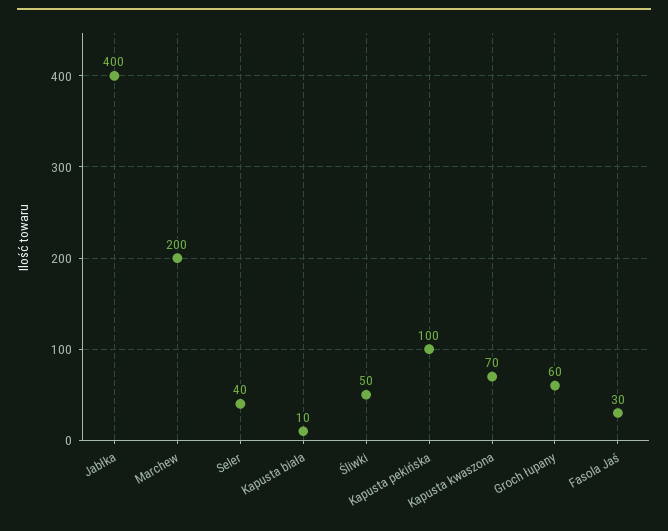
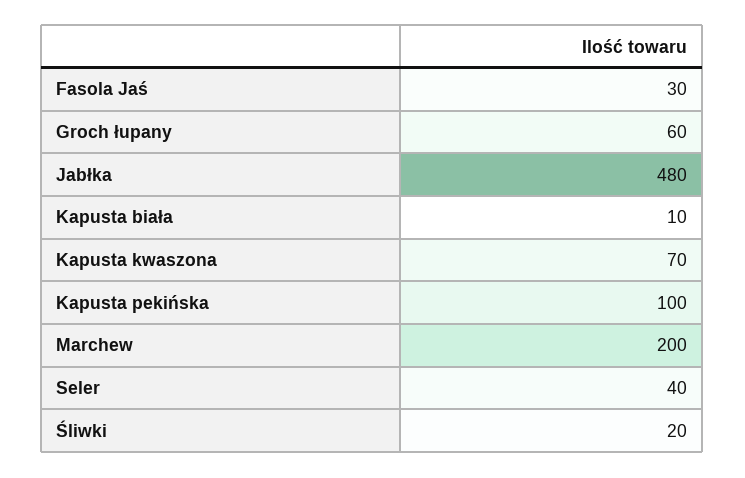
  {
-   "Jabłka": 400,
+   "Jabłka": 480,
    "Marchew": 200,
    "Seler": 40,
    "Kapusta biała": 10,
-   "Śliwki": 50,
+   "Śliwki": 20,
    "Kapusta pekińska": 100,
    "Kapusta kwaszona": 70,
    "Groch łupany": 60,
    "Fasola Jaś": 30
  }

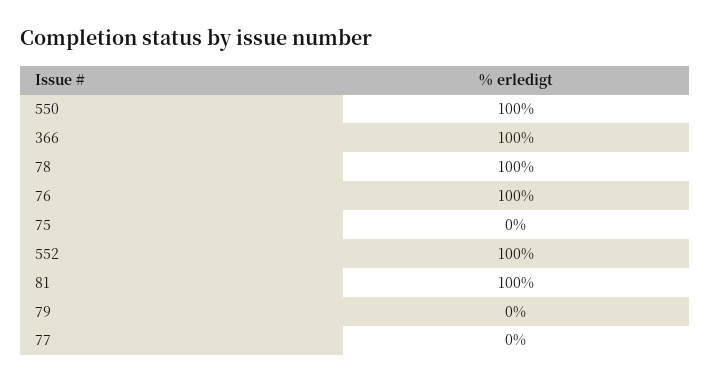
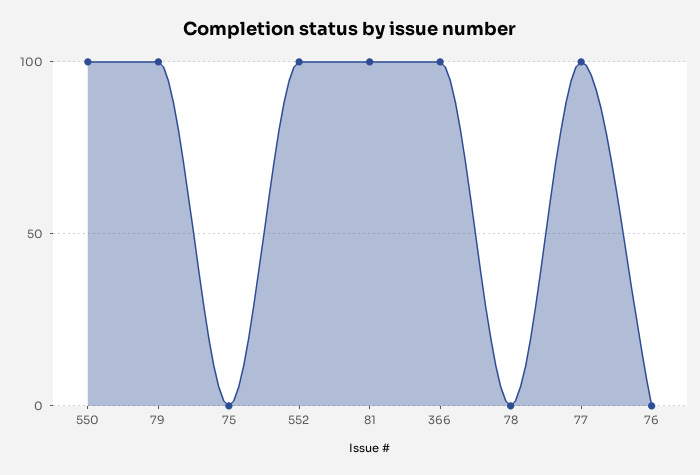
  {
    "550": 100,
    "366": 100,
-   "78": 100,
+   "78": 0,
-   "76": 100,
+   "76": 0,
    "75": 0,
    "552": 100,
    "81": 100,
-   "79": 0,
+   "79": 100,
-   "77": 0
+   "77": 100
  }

■ ■ ■

* [YOUR OBJECTIVE] Copy all lines of the records in which the string "Kapusta" can be found.

* [TASK ANSWER]
    "Kapusta biała": 10,
    "Kapusta pekińska": 100,
    "Kapusta kwaszona": 70,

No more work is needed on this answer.